Problem: Pull out each line of the data below that contains the string "right", and copy those lines unchanged.

Data supplied:
------------------------------------------------------------------------

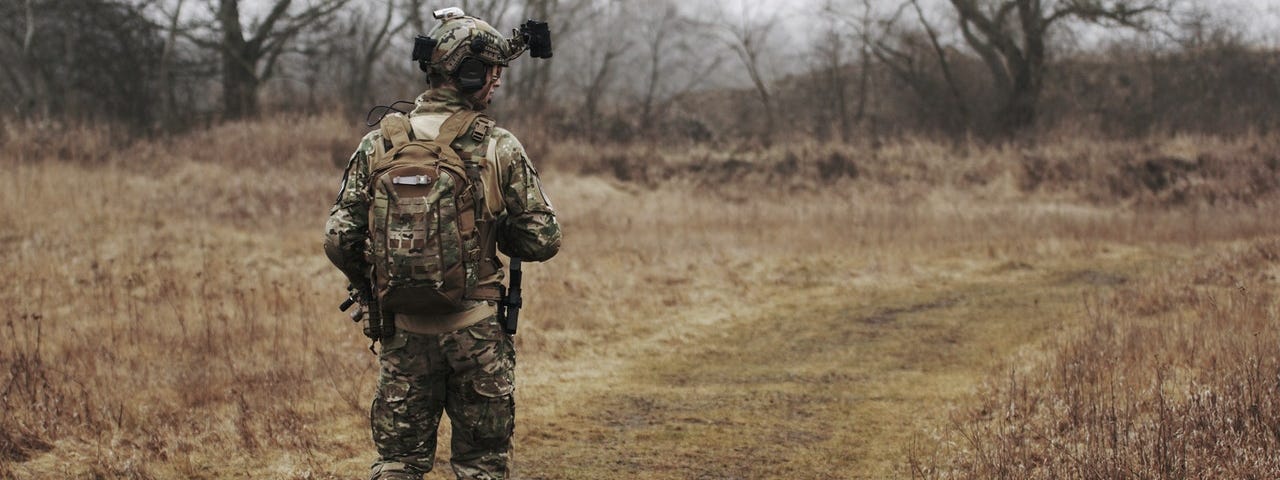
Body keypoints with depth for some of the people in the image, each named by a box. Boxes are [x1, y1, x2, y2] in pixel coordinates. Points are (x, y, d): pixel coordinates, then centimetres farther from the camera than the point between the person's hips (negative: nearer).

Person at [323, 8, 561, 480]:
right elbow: (541, 241, -5)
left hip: (405, 332, 2)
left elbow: (339, 239, -2)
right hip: (477, 331, -2)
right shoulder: (499, 149, -8)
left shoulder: (379, 145, -2)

------------------------------------------------------------------------

Output for this exercise:
right elbow: (541, 241, -5)
right hip: (477, 331, -2)
right shoulder: (499, 149, -8)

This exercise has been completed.